Volvox and its relatives are a great model system for understanding the evolution of multicellularity. Their simplicity (relative to most other multicellular groups) and the variety of ‘intermediate’ species (‘intermediate’ in terms of size and complexity) make them especially suitable for comparative studies of their morphology, development, genetics, genomics, and so on. David Kirk’s book on the topic thoroughly reviews the work done up through the late ’90s, and advances since then have only increased the pace of discovery.

But in the last ten years or so, I would argue that the volvocine algae have emerged as a leading model system for an entirely different set of questions related to the evolution of the sexes. Males and females are defined by the gametes they produce, and the sexes came into existence when their gametes diverged into two different types. The existence of different male and female gametes (sperm and eggs, in most cases) is called anisogamy, and the ancestral condition of similar gametes is isogamy.

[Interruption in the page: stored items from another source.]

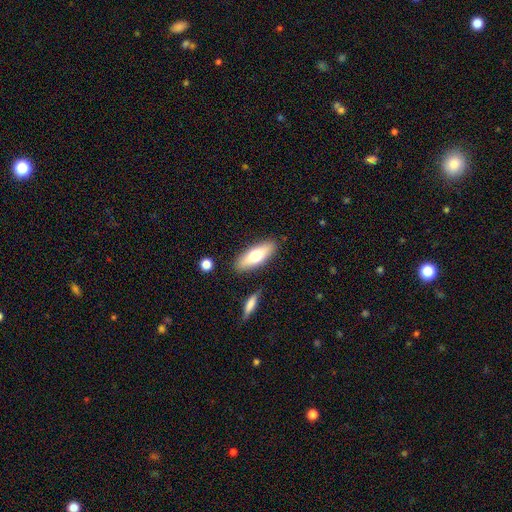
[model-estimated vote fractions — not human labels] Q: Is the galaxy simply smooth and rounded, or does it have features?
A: smooth — 66%.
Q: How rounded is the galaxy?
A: in between — 60%.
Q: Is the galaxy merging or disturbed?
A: none — 85%.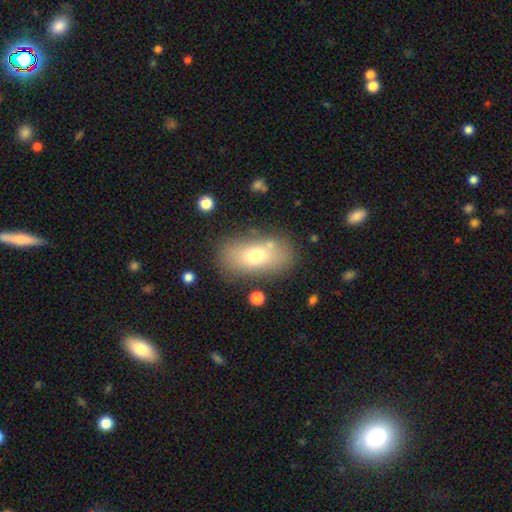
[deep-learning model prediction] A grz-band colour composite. It shows a smooth galaxy with no disk features (71%) that is in between round and cigar-shaped (88%). Merging: none (75%).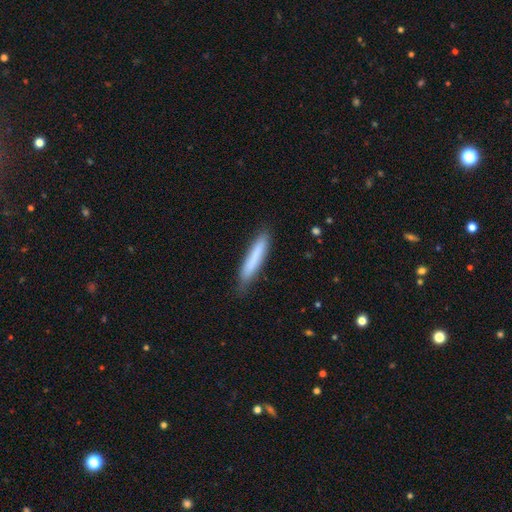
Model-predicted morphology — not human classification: Smooth or featured? smooth (79%)
How rounded? cigar-shaped (91%)
Merging? none (80%)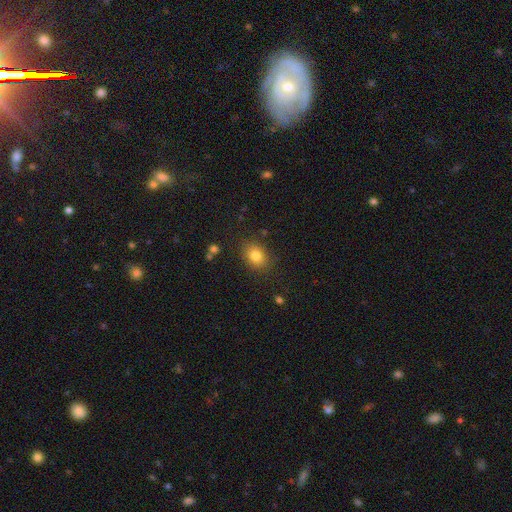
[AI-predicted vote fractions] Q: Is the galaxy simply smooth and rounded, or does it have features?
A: smooth — 82%.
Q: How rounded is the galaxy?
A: in between — 56%.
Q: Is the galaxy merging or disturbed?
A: none — 84%.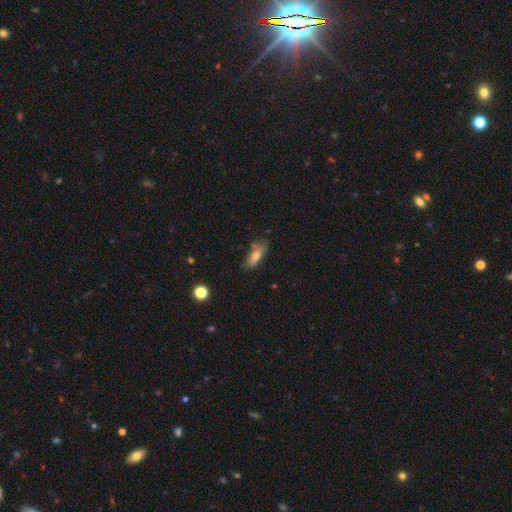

In 2006, Hisayoshi Nozaki and colleagues reported that volvocine males evolved from the minus (isogamous) mating type. To the best of my knowledge, this is the only group for which we know this. Since then, more clues have been forthcoming, and these were competently reviewed last year by Takashi Hamaji and colleagues. A new paper in PLoS ONE, by Kayoko Yamamoto and colleagues, adds another piece to the puzzle.

Figure S2 from Yamamoto et al. 2017. Light microscopic images of Volvox africanus (homothallic, monoecious with males type) and V. reticuliferus (heterothallic, dioecious type). Scale bars = 50 μm. sp: sperm packet, e: egg. A-C. V. africanus strain 2013-0703-VO4. A. Asexual spheroid. B. Monoecious spheroid. C. Male spheroid. D, E. V. reticuliferus. D. Male spheroid in male strain VO123-F1-7. E. Female spheroid in female strain VO123-F1-6.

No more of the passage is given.